Orthogonal Representation Learning for Estimating Causal Quantities
- URL: http://arxiv.org/abs/2502.04274v2
- Date: Fri, 10 Oct 2025 17:15:56 GMT
- Title: Orthogonal Representation Learning for Estimating Causal Quantities
- Authors: Valentyn Melnychuk, Dennis Frauen, Jonas Schweisthal, Stefan Feuerriegel,
- Abstract summary: We introduce a unifying framework that connects representation learning with Neyman-orthogonal learners.<n>We show that under the low-dimensional manifold hypothesis, the OR-learners can strictly improve the estimation error of the standard Neyman-orthogonal learners.

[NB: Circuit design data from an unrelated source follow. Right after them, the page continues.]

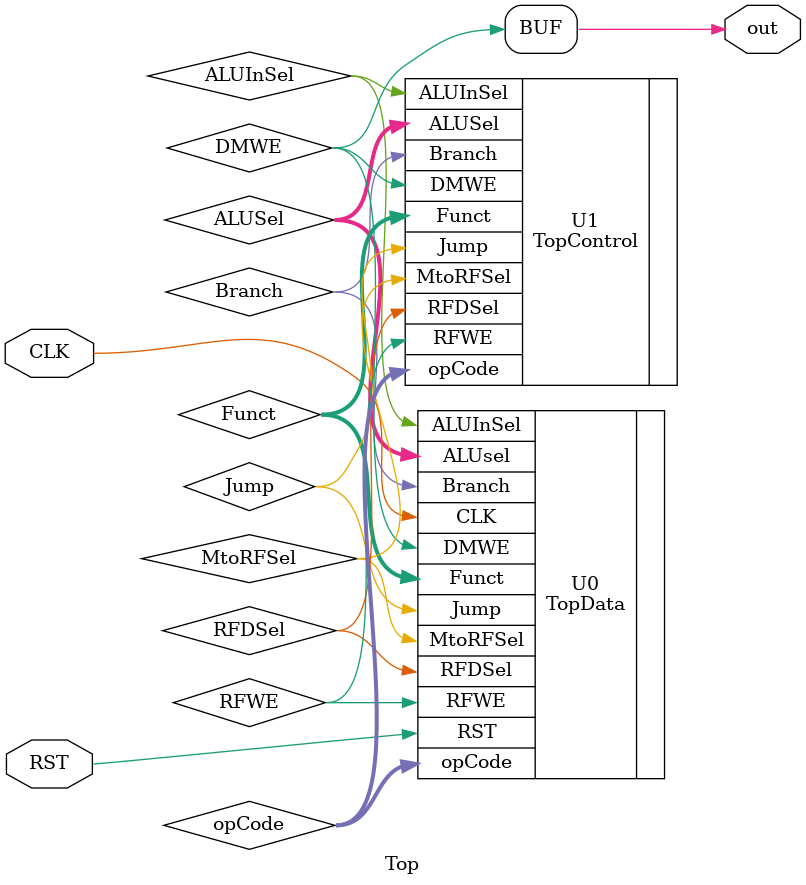
<source format=v>
`timescale 1ns / 1ps


module Top(input CLK, RST, output out);
    wire RFWE, DMWE, MtoRFSel, Branch, ALUInSel, RFDSel, Jump;
    wire [2:0] ALUSel;
    wire [5:0] opCode, Funct;
    assign out = DMWE;
    
    TopData U0 (.CLK(CLK), .RST(RST), .RFWE(RFWE), .DMWE(DMWE), .Jump(Jump),
                .Branch(Branch), .ALUInSel(ALUInSel), .RFDSel(RFDSel),
                .MtoRFSel(MtoRFSel), .ALUsel(ALUSel), .opCode(opCode), .Funct(Funct));
                
    TopControl U1 (.opCode(opCode), .Funct(Funct), .MtoRFSel(MtoRFSel),
                   .DMWE(DMWE), .Branch(Branch), .ALUInSel(ALUInSel),
                   .Jump(Jump), .RFDSel(RFDSel), .RFWE(RFWE), .ALUSel(ALUSel));
endmodule

</source>
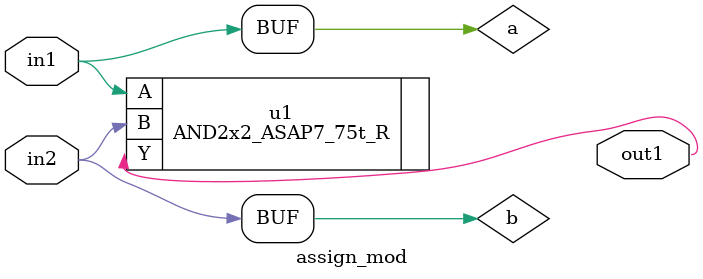
<source format=v>
module assign_mod (input in1, input in2, output out1);
  wire a, b;
  assign a = in1;
  assign b = in2;
  AND2x2_ASAP7_75t_R u1 (.A(a), .B(b), .Y(out1));
endmodule

</source>
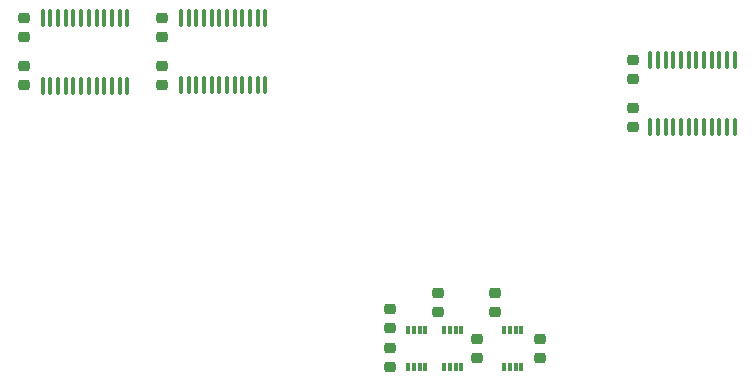
<source format=gbr>
%TF.GenerationSoftware,KiCad,Pcbnew,(5.99.0-7356-g63088e8bdb)*%
%TF.CreationDate,2021-07-14T19:01:45+08:00*%
%TF.ProjectId,DaughterDevBoard,44617567-6874-4657-9244-6576426f6172,rev?*%
%TF.SameCoordinates,Original*%
%TF.FileFunction,Paste,Bot*%
%TF.FilePolarity,Positive*%
%FSLAX46Y46*%
G04 Gerber Fmt 4.6, Leading zero omitted, Abs format (unit mm)*
G04 Created by KiCad (PCBNEW (5.99.0-7356-g63088e8bdb)) date 2021-07-14 19:01:45*
%MOMM*%
%LPD*%
G01*
G04 APERTURE LIST*
G04 Aperture macros list*
%AMRoundRect*
0 Rectangle with rounded corners*
0 $1 Rounding radius*
0 $2 $3 $4 $5 $6 $7 $8 $9 X,Y pos of 4 corners*
0 Add a 4 corners polygon primitive as box body*
4,1,4,$2,$3,$4,$5,$6,$7,$8,$9,$2,$3,0*
0 Add four circle primitives for the rounded corners*
1,1,$1+$1,$2,$3,0*
1,1,$1+$1,$4,$5,0*
1,1,$1+$1,$6,$7,0*
1,1,$1+$1,$8,$9,0*
0 Add four rect primitives between the rounded corners*
20,1,$1+$1,$2,$3,$4,$5,0*
20,1,$1+$1,$4,$5,$6,$7,0*
20,1,$1+$1,$6,$7,$8,$9,0*
20,1,$1+$1,$8,$9,$2,$3,0*%
G04 Aperture macros list end*
%ADD10RoundRect,0.218750X0.256250X-0.218750X0.256250X0.218750X-0.256250X0.218750X-0.256250X-0.218750X0*%
%ADD11RoundRect,0.100000X-0.100000X0.637500X-0.100000X-0.637500X0.100000X-0.637500X0.100000X0.637500X0*%
%ADD12RoundRect,0.218750X-0.256250X0.218750X-0.256250X-0.218750X0.256250X-0.218750X0.256250X0.218750X0*%
%ADD13R,0.300000X0.800000*%
G04 APERTURE END LIST*
D10*
%TO.C,C11*%
X111760000Y-103149500D03*
X111760000Y-101574500D03*
%TD*%
%TO.C,C10*%
X104394000Y-103911500D03*
X104394000Y-102336500D03*
%TD*%
D11*
%TO.C,U7*%
X86726000Y-74353500D03*
X87376000Y-74353500D03*
X88026000Y-74353500D03*
X88676000Y-74353500D03*
X89326000Y-74353500D03*
X89976000Y-74353500D03*
X90626000Y-74353500D03*
X91276000Y-74353500D03*
X91926000Y-74353500D03*
X92576000Y-74353500D03*
X93226000Y-74353500D03*
X93876000Y-74353500D03*
X93876000Y-80078500D03*
X93226000Y-80078500D03*
X92576000Y-80078500D03*
X91926000Y-80078500D03*
X91276000Y-80078500D03*
X90626000Y-80078500D03*
X89976000Y-80078500D03*
X89326000Y-80078500D03*
X88676000Y-80078500D03*
X88026000Y-80078500D03*
X87376000Y-80078500D03*
X86726000Y-80078500D03*
%TD*%
D12*
%TO.C,C14*%
X73406000Y-74396500D03*
X73406000Y-75971500D03*
%TD*%
D10*
%TO.C,C9*%
X124968000Y-83591500D03*
X124968000Y-82016500D03*
%TD*%
D11*
%TO.C,U6*%
X126473000Y-77909500D03*
X127123000Y-77909500D03*
X127773000Y-77909500D03*
X128423000Y-77909500D03*
X129073000Y-77909500D03*
X129723000Y-77909500D03*
X130373000Y-77909500D03*
X131023000Y-77909500D03*
X131673000Y-77909500D03*
X132323000Y-77909500D03*
X132973000Y-77909500D03*
X133623000Y-77909500D03*
X133623000Y-83634500D03*
X132973000Y-83634500D03*
X132323000Y-83634500D03*
X131673000Y-83634500D03*
X131023000Y-83634500D03*
X130373000Y-83634500D03*
X129723000Y-83634500D03*
X129073000Y-83634500D03*
X128423000Y-83634500D03*
X127773000Y-83634500D03*
X127123000Y-83634500D03*
X126473000Y-83634500D03*
%TD*%
D10*
%TO.C,C17*%
X85090000Y-80035500D03*
X85090000Y-78460500D03*
%TD*%
D13*
%TO.C,U5*%
X105930000Y-100812000D03*
X106430000Y-100812000D03*
X106930000Y-100812000D03*
X107430000Y-100812000D03*
X107430000Y-103912000D03*
X106930000Y-103912000D03*
X106430000Y-103912000D03*
X105930000Y-103912000D03*
%TD*%
D12*
%TO.C,C12*%
X124968000Y-77952500D03*
X124968000Y-79527500D03*
%TD*%
D10*
%TO.C,C8*%
X108458000Y-99262500D03*
X108458000Y-97687500D03*
%TD*%
%TO.C,C7*%
X113284000Y-99249500D03*
X113284000Y-97674500D03*
%TD*%
%TO.C,C6*%
X104394000Y-100609500D03*
X104394000Y-99034500D03*
%TD*%
%TO.C,C13*%
X117094000Y-103149500D03*
X117094000Y-101574500D03*
%TD*%
D13*
%TO.C,U4*%
X108978000Y-100825000D03*
X109478000Y-100825000D03*
X109978000Y-100825000D03*
X110478000Y-100825000D03*
X110478000Y-103925000D03*
X109978000Y-103925000D03*
X109478000Y-103925000D03*
X108978000Y-103925000D03*
%TD*%
D10*
%TO.C,C15*%
X73406000Y-80035500D03*
X73406000Y-78460500D03*
%TD*%
D11*
%TO.C,U8*%
X75031000Y-74422000D03*
X75681000Y-74422000D03*
X76331000Y-74422000D03*
X76981000Y-74422000D03*
X77631000Y-74422000D03*
X78281000Y-74422000D03*
X78931000Y-74422000D03*
X79581000Y-74422000D03*
X80231000Y-74422000D03*
X80881000Y-74422000D03*
X81531000Y-74422000D03*
X82181000Y-74422000D03*
X82181000Y-80147000D03*
X81531000Y-80147000D03*
X80881000Y-80147000D03*
X80231000Y-80147000D03*
X79581000Y-80147000D03*
X78931000Y-80147000D03*
X78281000Y-80147000D03*
X77631000Y-80147000D03*
X76981000Y-80147000D03*
X76331000Y-80147000D03*
X75681000Y-80147000D03*
X75031000Y-80147000D03*
%TD*%
D12*
%TO.C,C16*%
X85090000Y-74396500D03*
X85090000Y-75971500D03*
%TD*%
D13*
%TO.C,U3*%
X114054000Y-100812000D03*
X114554000Y-100812000D03*
X115054000Y-100812000D03*
X115554000Y-100812000D03*
X115554000Y-103912000D03*
X115054000Y-103912000D03*
X114554000Y-103912000D03*
X114054000Y-103912000D03*
%TD*%
M02*

</source>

- Score: 59.153491256972806
- License: http://arxiv.org/licenses/nonexclusive-distrib/1.0/
- Abstract: End-to-end representation learning has become a powerful tool for estimating causal quantities from high-dimensional observational data, but its efficiency remained unclear. Here, we face a central tension: End-to-end representation learning methods often work well in practice but lack asymptotic optimality in the form of the quasi-oracle efficiency. In contrast, two-stage Neyman-orthogonal learners provide such a theoretical optimality property but do not explicitly benefit from the strengths of representation learning. In this work, we step back and ask two research questions: (1) When do representations strengthen existing Neyman-orthogonal learners? and (2) Can a balancing constraint - commonly proposed technique in the representation learning literature - provide improvements to Neyman-orthogonality? We address these two questions through our theoretical and empirical analysis, where we introduce a unifying framework that connects representation learning with Neyman-orthogonal learners (namely, OR-learners). In particular, we show that, under the low-dimensional manifold hypothesis, the OR-learners can strictly improve the estimation error of the standard Neyman-orthogonal learners. At the same time, we find that the balancing constraint requires an additional inductive bias and cannot generally compensate for the lack of Neyman-orthogonality of the end-to-end approaches. Building on these insights, we offer guidelines for how users can effectively combine representation learning with the classical Neyman-orthogonal learners to achieve both practical performance and theoretical guarantees.